Climat: la crise économique menace de diluer le plan d'action de l'UE
AFP
Bruxelles - - Les craintes de récession économique pourraient inciter les Européens à revoir à la baisse leurs ambitions dans la lutte contre le réchauffement climatique, domaine dans lequel ils se veulent un modèle pour le reste du monde.
Car les instruments financiers sont le point faible de ce plan d'actions qui doit permettre à l'UE de réduire en 2020 ses émissions de gaz à effet de serre de 20% par rapport à leur niveau de 1990, de réaliser 20% d'économies d'énergie et de porter à 20% la part des énergies renouvelables dans la consommation.
Les industriels devront en effet payer pour leurs émissions de CO2, et les estimations de recettes sont conséquentes: 44 milliards d'euros par an sur la période 2013-2020 avec une tonne de CO2 à 30 euros.
Or ils refusent cette mise à contribution, dénoncée comme une taxe, et menacent de délocaliser leurs investissements et leurs activités les plus polluantes. Les gouvernements sont très sensibles à ces pressions.

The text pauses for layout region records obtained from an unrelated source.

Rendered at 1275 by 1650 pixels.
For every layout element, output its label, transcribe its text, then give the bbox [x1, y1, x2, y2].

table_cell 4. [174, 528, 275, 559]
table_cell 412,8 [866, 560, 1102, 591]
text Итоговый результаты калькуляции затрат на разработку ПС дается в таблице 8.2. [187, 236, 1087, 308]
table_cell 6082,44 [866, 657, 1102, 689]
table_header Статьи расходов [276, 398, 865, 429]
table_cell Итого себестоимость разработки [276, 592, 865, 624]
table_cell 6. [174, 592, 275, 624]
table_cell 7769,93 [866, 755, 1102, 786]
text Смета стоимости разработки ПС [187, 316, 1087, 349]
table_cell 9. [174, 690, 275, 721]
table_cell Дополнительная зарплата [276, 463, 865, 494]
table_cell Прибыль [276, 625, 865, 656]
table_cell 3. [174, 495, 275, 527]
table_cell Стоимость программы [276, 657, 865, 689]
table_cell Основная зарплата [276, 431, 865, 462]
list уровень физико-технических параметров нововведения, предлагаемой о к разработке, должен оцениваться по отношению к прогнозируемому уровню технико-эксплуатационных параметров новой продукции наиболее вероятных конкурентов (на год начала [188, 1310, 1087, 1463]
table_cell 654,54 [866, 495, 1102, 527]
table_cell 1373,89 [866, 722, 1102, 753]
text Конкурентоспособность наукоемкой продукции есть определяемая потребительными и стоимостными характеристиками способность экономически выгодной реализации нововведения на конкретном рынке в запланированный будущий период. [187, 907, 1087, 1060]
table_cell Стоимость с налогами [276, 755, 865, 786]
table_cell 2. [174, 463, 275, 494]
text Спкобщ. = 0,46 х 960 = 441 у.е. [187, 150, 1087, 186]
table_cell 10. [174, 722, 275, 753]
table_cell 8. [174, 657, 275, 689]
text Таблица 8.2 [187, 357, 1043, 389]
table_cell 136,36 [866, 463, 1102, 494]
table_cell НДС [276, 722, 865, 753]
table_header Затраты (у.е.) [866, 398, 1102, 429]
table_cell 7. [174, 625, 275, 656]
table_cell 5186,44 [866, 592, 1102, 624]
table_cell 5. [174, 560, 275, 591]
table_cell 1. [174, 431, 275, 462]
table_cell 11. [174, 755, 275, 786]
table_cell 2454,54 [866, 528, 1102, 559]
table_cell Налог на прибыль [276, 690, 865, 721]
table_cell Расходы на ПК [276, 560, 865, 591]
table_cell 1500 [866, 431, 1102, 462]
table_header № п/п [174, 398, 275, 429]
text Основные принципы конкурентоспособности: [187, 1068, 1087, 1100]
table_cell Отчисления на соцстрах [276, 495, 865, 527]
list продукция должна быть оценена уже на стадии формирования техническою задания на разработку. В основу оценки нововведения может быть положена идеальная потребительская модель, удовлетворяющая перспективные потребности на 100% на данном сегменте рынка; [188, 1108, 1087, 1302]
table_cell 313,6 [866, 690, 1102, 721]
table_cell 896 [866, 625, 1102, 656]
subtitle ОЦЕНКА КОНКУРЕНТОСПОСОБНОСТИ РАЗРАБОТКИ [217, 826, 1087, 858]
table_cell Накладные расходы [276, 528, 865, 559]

"Comme la situation économique est plus difficile, il est naturel que les gouvernements deviennent plus défensifs sur le climat, car les efforts demandés induisent des coûts additionnels à court terme", a reconnu un haut responsable de la Commission européenne sous couvert de l'anonymat.
Certains responsables européens n'hésitent plus à parler ouvertement de la dilution, voire de l'abandon du projet.
"Ce plan est une foutaise, c'est du politiquement correct mais il ne se réalisera pas", a ainsi publiquement affirmé fin août l'ancien Premier ministre italien Guiliano Amato au cours d'une réunion près de Rome à laquelle assistait un journaliste de l'AFP.
"S'il se réalisait, il tuerait la reprise économique. Or personne n'a envie de se suicider", a renchéri l'économiste Renato Brunetta, ministre de l'Innovation dans le gouvernement de droite dirigé par Silvio Berlusconi.
"Nous entendons de plus en plus ces arguments, notamment dans les pays comme l'Italie et l'Allemagne, où l'inquiétude des industriels monte", a confié un négociateur.
La menace est prise très au sérieux à Bruxelles, qui a "sous-estimé le problème", souligne-t-il. Le commissaire européen à l'Environnement Stavros Dimas a ainsi publiquement appelé les hommes politiques et les entreprises à "ne pas combattre les mesures que nous proposons".
"Je compte sur l'autorité de M. Sarkozy pour que le paquet soit adopté sans être trop dilué d'ici la fin de l'année", a pour sa part confié le président de la Commission européenne José Manuel Barroso.
La France a fait de ce plan une des priorités de son semestre de présidence de l'UE. Mais les difficultés rencontrées par le chef de l'Etat français pour faire approuver dans son propre pays les moyens de financer son "Grenelle de l'environnement" donnent la mesure de la tâche au niveau de l'UE.
Les négociateurs français ont encore quelques semaines et deux réunions ministérielles pour être en mesure de présenter fin octobre au Parlement européen une position commune des 27 Etats membres et arracher un accord pour la fin de l'année.
"Aucune percée fondamentale n'a encore été enregistrée, mais la phase finale des négociations est engagée, et si la situation économique ne s'aggrave pas, nous pouvons espérer trouver un accord", a commenté un négociateur.
L'exercice est double. "Il vise à instituer des instruments pour défendre la compétitivité de l'industrie européenne et à "aider les Etats membres à remplir leurs objectifs nationaux".
"Certaines décisions sont très politiques et nécessiteront des arbitrages", a-t-il expliqué.